▶ [How to complete this task] Change "Conócenos" to "Quiénes somos" in the rows from the start of the records through the line with "Directorio La Salle", and write out those lines again with nothing else altered.

Page-level text extractions:
┌──

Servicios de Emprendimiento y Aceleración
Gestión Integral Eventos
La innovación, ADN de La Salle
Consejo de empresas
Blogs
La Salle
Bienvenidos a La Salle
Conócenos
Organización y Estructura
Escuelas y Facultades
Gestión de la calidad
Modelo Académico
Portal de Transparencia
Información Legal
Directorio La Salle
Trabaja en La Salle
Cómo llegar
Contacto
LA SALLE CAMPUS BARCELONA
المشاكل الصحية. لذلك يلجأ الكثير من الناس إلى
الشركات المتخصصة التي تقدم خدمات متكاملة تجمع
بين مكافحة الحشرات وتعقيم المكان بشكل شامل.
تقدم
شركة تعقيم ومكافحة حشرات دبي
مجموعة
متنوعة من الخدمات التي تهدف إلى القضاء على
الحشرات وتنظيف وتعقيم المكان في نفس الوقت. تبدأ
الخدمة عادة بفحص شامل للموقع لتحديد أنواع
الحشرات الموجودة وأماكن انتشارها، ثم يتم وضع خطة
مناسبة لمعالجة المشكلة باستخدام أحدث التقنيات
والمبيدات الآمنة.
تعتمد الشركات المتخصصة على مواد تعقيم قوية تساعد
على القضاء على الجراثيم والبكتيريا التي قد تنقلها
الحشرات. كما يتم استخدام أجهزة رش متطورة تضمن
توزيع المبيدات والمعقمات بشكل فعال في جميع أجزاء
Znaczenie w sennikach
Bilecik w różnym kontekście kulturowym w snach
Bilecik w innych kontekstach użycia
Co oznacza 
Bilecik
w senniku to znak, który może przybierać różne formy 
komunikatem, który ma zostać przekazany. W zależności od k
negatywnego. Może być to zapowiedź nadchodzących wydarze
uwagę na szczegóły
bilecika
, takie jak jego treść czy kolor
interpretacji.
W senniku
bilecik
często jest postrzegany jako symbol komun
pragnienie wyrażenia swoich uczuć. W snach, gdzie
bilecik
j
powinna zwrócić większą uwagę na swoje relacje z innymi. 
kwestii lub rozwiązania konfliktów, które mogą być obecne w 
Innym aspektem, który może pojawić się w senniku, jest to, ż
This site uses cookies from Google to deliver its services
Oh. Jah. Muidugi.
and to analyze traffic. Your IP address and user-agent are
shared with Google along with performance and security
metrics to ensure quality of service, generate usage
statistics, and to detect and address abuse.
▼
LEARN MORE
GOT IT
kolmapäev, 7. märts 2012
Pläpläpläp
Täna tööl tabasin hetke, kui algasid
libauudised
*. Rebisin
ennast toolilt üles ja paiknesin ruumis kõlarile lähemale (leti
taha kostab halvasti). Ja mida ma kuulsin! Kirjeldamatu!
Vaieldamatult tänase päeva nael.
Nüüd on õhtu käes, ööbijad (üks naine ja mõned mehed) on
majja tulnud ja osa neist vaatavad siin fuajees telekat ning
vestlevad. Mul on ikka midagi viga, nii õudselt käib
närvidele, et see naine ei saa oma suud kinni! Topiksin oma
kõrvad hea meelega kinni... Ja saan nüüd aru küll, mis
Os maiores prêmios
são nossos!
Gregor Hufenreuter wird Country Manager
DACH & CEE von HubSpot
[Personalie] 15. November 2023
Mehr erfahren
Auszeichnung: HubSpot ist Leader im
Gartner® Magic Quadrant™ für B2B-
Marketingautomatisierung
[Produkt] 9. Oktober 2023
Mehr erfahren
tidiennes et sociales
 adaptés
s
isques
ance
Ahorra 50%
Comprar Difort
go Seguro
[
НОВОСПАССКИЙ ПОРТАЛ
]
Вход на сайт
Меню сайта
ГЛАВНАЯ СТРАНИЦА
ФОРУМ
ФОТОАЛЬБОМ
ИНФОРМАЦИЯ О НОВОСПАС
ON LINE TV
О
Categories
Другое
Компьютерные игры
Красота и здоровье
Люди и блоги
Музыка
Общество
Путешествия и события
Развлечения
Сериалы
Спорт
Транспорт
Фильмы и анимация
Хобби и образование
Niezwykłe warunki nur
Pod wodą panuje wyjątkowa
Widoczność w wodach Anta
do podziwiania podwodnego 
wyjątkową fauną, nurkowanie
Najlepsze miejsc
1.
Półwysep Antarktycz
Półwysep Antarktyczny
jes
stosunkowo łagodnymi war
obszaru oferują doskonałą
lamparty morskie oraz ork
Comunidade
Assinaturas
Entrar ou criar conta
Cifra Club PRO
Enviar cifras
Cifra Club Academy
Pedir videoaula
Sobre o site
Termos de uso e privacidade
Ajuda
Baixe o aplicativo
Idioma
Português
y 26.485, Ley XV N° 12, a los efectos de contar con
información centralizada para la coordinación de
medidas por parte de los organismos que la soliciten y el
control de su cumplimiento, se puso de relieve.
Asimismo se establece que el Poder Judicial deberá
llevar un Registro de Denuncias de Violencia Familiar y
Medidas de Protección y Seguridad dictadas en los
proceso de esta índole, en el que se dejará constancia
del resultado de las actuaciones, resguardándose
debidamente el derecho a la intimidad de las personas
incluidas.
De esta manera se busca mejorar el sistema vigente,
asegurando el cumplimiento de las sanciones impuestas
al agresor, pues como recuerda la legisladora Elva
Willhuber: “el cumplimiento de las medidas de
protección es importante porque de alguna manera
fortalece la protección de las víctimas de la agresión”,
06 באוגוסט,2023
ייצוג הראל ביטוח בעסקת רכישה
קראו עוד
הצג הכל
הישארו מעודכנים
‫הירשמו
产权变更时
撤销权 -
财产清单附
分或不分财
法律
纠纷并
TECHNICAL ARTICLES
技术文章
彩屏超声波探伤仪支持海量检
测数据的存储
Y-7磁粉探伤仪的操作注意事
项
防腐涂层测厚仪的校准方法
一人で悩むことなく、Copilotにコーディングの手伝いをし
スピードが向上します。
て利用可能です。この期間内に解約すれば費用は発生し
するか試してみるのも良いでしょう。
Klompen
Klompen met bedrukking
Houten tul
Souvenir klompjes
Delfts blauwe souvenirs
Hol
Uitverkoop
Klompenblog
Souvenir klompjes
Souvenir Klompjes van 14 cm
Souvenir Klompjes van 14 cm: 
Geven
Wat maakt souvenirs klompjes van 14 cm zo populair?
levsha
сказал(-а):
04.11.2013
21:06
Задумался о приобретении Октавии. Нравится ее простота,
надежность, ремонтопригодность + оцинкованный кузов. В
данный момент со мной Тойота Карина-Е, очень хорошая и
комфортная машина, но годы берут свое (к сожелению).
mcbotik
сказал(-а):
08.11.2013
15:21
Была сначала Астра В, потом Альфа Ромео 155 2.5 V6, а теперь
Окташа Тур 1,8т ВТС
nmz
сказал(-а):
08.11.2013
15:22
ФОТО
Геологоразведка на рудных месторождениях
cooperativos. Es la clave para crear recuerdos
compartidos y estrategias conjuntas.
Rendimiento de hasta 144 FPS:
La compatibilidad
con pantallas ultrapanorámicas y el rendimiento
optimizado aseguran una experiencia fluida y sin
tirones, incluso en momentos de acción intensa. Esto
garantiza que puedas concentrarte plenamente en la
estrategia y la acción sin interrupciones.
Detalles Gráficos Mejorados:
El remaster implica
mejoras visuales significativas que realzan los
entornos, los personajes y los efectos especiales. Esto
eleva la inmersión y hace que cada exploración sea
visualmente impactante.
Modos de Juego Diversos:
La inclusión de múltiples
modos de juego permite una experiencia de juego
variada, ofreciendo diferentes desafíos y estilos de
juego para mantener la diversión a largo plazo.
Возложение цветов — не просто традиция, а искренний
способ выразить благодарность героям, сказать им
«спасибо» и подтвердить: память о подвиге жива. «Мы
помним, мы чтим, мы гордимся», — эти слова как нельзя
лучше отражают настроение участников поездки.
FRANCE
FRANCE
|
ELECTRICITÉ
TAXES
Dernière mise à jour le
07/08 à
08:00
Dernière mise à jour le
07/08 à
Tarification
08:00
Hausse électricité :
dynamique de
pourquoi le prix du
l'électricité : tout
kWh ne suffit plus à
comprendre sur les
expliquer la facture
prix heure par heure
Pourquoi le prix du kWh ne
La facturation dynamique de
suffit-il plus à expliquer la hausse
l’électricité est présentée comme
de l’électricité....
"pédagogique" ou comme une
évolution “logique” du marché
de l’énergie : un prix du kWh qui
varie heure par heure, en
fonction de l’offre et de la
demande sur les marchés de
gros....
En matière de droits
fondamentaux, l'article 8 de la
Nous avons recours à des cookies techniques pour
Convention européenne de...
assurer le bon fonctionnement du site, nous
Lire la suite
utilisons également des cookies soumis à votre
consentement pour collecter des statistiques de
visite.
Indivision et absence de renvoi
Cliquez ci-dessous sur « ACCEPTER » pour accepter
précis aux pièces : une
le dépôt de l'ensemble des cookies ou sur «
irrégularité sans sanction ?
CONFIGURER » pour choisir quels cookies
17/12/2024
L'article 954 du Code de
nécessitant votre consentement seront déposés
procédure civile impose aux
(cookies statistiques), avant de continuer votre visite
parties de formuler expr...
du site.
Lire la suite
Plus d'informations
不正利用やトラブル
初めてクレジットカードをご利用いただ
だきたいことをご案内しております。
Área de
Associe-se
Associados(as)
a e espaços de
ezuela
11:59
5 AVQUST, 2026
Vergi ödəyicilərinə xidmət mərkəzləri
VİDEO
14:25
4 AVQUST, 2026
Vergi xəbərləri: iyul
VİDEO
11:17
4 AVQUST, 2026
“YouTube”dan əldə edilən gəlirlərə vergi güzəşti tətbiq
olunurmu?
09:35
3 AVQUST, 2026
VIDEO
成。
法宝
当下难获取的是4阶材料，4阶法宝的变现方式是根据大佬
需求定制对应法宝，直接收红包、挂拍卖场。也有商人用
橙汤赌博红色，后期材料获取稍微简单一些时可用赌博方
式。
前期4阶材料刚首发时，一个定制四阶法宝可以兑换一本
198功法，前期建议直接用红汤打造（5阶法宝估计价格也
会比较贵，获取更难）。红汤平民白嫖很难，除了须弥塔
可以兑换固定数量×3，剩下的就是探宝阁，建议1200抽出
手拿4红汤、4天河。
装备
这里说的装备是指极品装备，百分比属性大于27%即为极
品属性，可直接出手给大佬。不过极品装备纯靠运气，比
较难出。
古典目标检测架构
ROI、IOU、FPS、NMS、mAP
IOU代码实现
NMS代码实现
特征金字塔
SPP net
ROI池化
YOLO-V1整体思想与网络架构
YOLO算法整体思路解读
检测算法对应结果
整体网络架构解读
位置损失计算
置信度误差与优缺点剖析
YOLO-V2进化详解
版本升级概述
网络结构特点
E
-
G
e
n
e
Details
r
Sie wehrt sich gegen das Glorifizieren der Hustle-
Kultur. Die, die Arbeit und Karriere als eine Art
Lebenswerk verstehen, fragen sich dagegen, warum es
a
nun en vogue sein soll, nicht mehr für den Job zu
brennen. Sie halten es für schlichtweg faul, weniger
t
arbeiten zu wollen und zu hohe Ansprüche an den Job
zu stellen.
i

└──

▶ [Exercise output]
Servicios de Emprendimiento y Aceleración
Gestión Integral Eventos
La innovación, ADN de La Salle
Consejo de empresas
Blogs
La Salle
Bienvenidos a La Salle
Quiénes somos
Organización y Estructura
Escuelas y Facultades
Gestión de la calidad
Modelo Académico
Portal de Transparencia
Información Legal
Directorio La Salle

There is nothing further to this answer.